Many an online publication has tried to tap into the same willingness for a quid pro quo, from
subscription-only to metered paywalls to freemium models, to free-with-registration data exchanges to you name it. Third parties -- among them Google Contributor, Kachingle, MediaPass and Blendle --
have tried to engineer other kinds of value-exchange platforms to replace the elusive, and decreasingly valuable, page “view.”
And every one of them has
created friction. Questions to answer. Forms to fill out. Passwords to create (Must include at least one capital, one number, one non alpha-numeric symbol, one hieroglyph and one carbon hexagram
with a covalent hydrogen bond) And because there is no standardized template, it must be done constantly -- distracting users from the very thing they’re trying to access.
Fuck that.
This must be dealt with. It’s not just that we’ve been trained to believe content is free. It’s that
it takes less effort and expense to locate comparable free content than to sort out the means of compensation. Maybe it was just a low curb, but if it’s easier not to be given the third degree
by Mary Baker Eddy over my home-improvement attitudes, away I go.

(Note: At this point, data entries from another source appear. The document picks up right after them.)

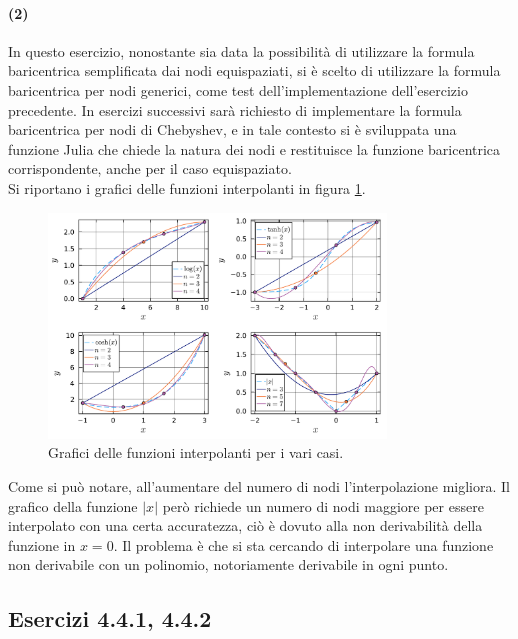 \documentclass[letterpaper, 12pt]{article}
\numberwithin{equation}{section}    %
\begin{document}
\paragraph{(2) } In questo esercizio, nonostante sia data la possibilità di utilizzare la formula baricentrica
semplificata dai nodi equispaziati, si è scelto di utilizzare la formula baricentrica per nodi generici, come
test dell'implementazione dell'esercizio precedente. In esercizi successivi sarà richiesto di implementare
la formula baricentrica per nodi di Chebyshev, e in tale contesto si è sviluppata una funzione Julia che
chiede la natura dei nodi e restituisce la funzione baricentrica corrispondente, anche per il caso equispaziato. \\
Si riportano i grafici delle funzioni interpolanti in figura \ref{fig:es4_2_2_1}.
\begin{figure}[!ht]
    \centering
    \includegraphics[width=0.8\textwidth]{4221.pdf}
    \caption{Grafici delle funzioni interpolanti per i vari casi.}
    \label{fig:es4_2_2_1}
\end{figure}

Come si può notare, all'aumentare del numero di nodi l'interpolazione migliora. Il grafico della funzione $|x|$
però richiede un numero di nodi maggiore per essere interpolato con una certa accuratezza, ciò è dovuto alla
non derivabilità della funzione in $x=0$. Il problema è che si sta cercando di interpolare una funzione
non derivabile con un polinomio, notoriamente derivabile in ogni punto.

\subsection{Esercizi 4.4.1, 4.4.2}
\end{document}

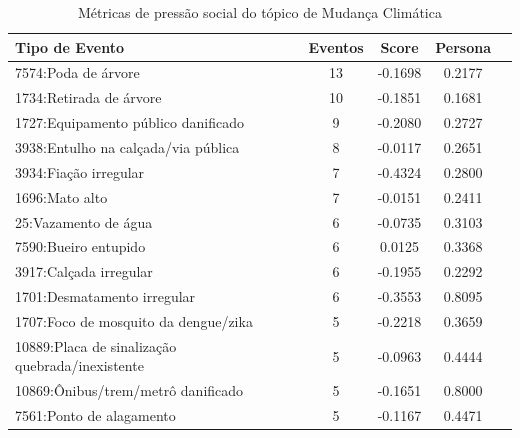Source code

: \begin{table}[htbp]
	\centering
	\caption{Métricas de pressão social do tópico de Mudança Climática}
	\label{tab:eventos_populares_weather}
	\begin{tabular}{|l|c|c|c|c|}
		\hline
		\textbf{Tipo de Evento}                         & \textbf{Eventos} & \textbf{Score} & \textbf{Persona} \\
		\hline
		7574:Poda de árvore                             & 13               & -0.1698        & 0.2177           \\
		\hline
		1734:Retirada de árvore                         & 10               & -0.1851        & 0.1681           \\
		\hline
		1727:Equipamento público danificado             & 9                & -0.2080        & 0.2727           \\
		\hline
		3938:Entulho na calçada/via pública             & 8                & -0.0117        & 0.2651           \\
		\hline
		3934:Fiação irregular                           & 7                & -0.4324        & 0.2800           \\
		\hline
		1696:Mato alto                                  & 7                & -0.0151        & 0.2411           \\
		\hline
		25:Vazamento de água                            & 6                & -0.0735        & 0.3103           \\
		\hline
		7590:Bueiro entupido                            & 6                & 0.0125         & 0.3368           \\
		\hline
		3917:Calçada irregular                          & 6                & -0.1955        & 0.2292           \\
		\hline
		1701:Desmatamento irregular                     & 6                & -0.3553        & 0.8095           \\
		\hline
		1707:Foco de mosquito da dengue/zika            & 5                & -0.2218        & 0.3659           \\
		\hline
		10889:Placa de sinalização quebrada/inexistente & 5                & -0.0963        & 0.4444           \\
		\hline
		10869:Ônibus/trem/metrô danificado              & 5                & -0.1651        & 0.8000           \\
		\hline
		7561:Ponto de alagamento                        & 5                & -0.1167        & 0.4471           \\

\end{tabular}
\end{table}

Publishers must recognize this. It is not enough to offer a solid value proposition. You
have to make it light-switch easy to turn on. And so to survive, they must:
1) develop (or simply select) a secure app -- a software WD-40 -- to
lubricate the process of procuring content a la carte or by subscription, whether for money, data, attention, preferences or any other commodity. It must be something the user can complete once and
not have to bother with again.
2) distribute it universally. The world must know it’s there and always be reminded it’s there. Like the
stop sign, or the Underwriters Lab symbol on an electrical product, or Arianna Huffington.
Yes, you may take some comfort in Netflix, iTunes and
The New York Times. You may even say to yourself: “They seem to have overcome the friction.” Yep. They have. But I subscribe to Netflix. I use iTunes. I subscribe to The New York
Times, and you, Senator Quayle, are no New York Times.
These are exceptions, based on their surpassing greatness. The rest of you have to accept
reality, physics paradox though it may be: For publishing ever to regain its traction, the friction has to go.